Then,you can build bundled jar with the following command:

mvn clean install -DskipTests

You can find Trino connector jar in ./paimon-trino-<trino-version>/target/paimon-trino-<trino-version>-0.8-SNAPSHOT-plugin.tar.gz.

We use hadoop-apache as a dependency for Hadoop, and the default Hadoop dependency typically supports both Hadoop 2 and Hadoop 3. If you encounter an unsupported scenario, you can specify the corresponding Apache Hadoop version.

For example, if you want to use Hadoop 3.3.5-1, you can use the following command to build the jar:

mvn clean install -DskipTests -Dhadoop.apache.version=3.3.5-1

Tmp Dir #

Paimon will unzip some jars to the tmp directory for codegen. By default, Trino will use '/tmp' as the temporary directory, but '/tmp' may be periodically deleted.

You can configure this environment variable when Trino starts:

-Djava.io.tmpdir=/path/to/other/tmpdir

Let Paimon use a secure temporary directory.
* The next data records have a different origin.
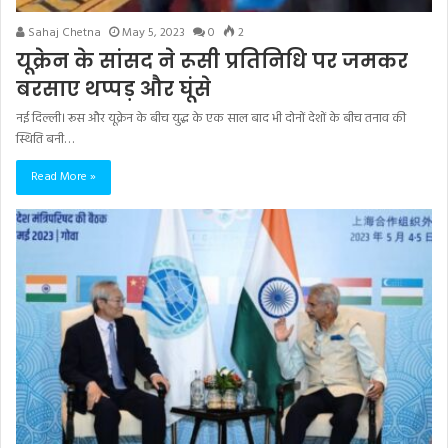
Sahaj Chetna
May 5, 2023
0
2
यूक्रेन के सांसद ने रूसी प्रतिनिधि पर जमकर
बरसाए थप्पड़ और घूंसे
नई दिल्ली। रूस और यूक्रेन के बीच युद्ध के एक साल बाद भी दोनों देशों के बीच तनाव की
स्थिति बनी…
Read More »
Configure Paimon Catalog #

Install Paimon Connector #

tar -zxf paimon-trino-<trino-version>-0.8-SNAPSHOT-plugin.tar.gz -C ${TRINO_HOME}/plugin

the variable trino-version is module name, must be one of 358, 368, 369, 370, 388, 393, 422.

NOTE: For JDK 17, when Deploying Trino, should add jvm options: --add-opens=java.base/sun.nio.ch=ALL-UNNAMED --add-opens=java.base/java.nio=ALL-UNNAMED

Configure #

Catalogs are registered by creating a catalog properties file in the etc/catalog directory. For example, create etc/catalog/paimon.properties with the following contents to mount the paimon connector as the paimon catalog:

connector.name=paimon
warehouse=file:/tmp/warehouse

If you are using HDFS, choose one of the following ways to configure your HDFS:

  • set environment variable HADOOP_HOME.
  • set environment variable HADOOP_CONF_DIR.
  • configure hadoop-conf-dir in the properties.

Kerberos #

You can configure kerberos keytab file when using KERBEROS authentication in the properties.

security.kerberos.login.principal=hadoop-user
security.kerberos.login.keytab=/etc/trino/hdfs.keytab

Keytab files must be distributed to every node in the cluster that runs Trino.

Create Schema #

CREATE SCHEMA paimon.test_db;

Create Table #

CREATE TABLE paimon.test_db.orders (
    order_key bigint,
    orders_tatus varchar,
    total_price decimal(18,4),
    order_date date
)
WITH (
    file_format = 'ORC',
    primary_key = ARRAY['order_key','order_date'],
    partitioned_by = ARRAY['order_date'],
    bucket = '2',
    bucket_key = 'order_key',
    changelog_producer = 'input'
)

Add Column #

CREATE TABLE paimon.test_db.orders (
    order_key bigint,
    orders_tatus varchar,
    total_price decimal(18,4),
    order_date date
)
WITH (
    file_format = 'ORC',
    primary_key = ARRAY['order_key','order_date'],
    partitioned_by = ARRAY['order_date'],
    bucket = '2',
    bucket_key = 'order_key',
    changelog_producer = 'input'
)

ALTER TABLE paimon.test_db.orders ADD COLUMN shipping_address varchar;

Query #

SELECT * FROM paimon.test_db.orders

Query with Time Traveling #

-- read the snapshot from specified timestamp
SELECT * FROM t FOR TIMESTAMP AS OF TIMESTAMP '2023-01-01 00:00:00 Asia/Shanghai';

-- read the snapshot with id 1L (use snapshot id as version)
SELECT * FROM t FOR VERSION AS OF 1;
-- read the snapshot from specified timestamp with a long value in unix milliseconds
SET SESSION paimon.scan_timestamp_millis=1679486589444;
SELECT * FROM t;

Trino to Paimon type mapping #

This section lists all supported type conversion between Trino and Paimon. All Trino’s data types are available in package io.trino.spi.type.

Trino Data Type Paimon Data Type Atomic Type
RowType RowType false
MapType MapType false
ArrayType ArrayType false
BooleanType BooleanType true
TinyintType TinyIntType true
SmallintType SmallIntType true
IntegerType IntType true
BigintType BigIntType true
RealType FloatType true
DoubleType DoubleType true
CharType(length) CharType(length) true
VarCharType(VarCharType.MAX_LENGTH) VarCharType(VarCharType.MAX_LENGTH) true
VarCharType(length) VarCharType(length), length is less than VarCharType.MAX_LENGTH true
DateType DateType true
TimestampType TimestampType true
DecimalType(precision, scale) DecimalType(precision, scale) true
VarBinaryType(length) VarBinaryType(length) true
TimestampWithTimeZoneType LocalZonedTimestampType true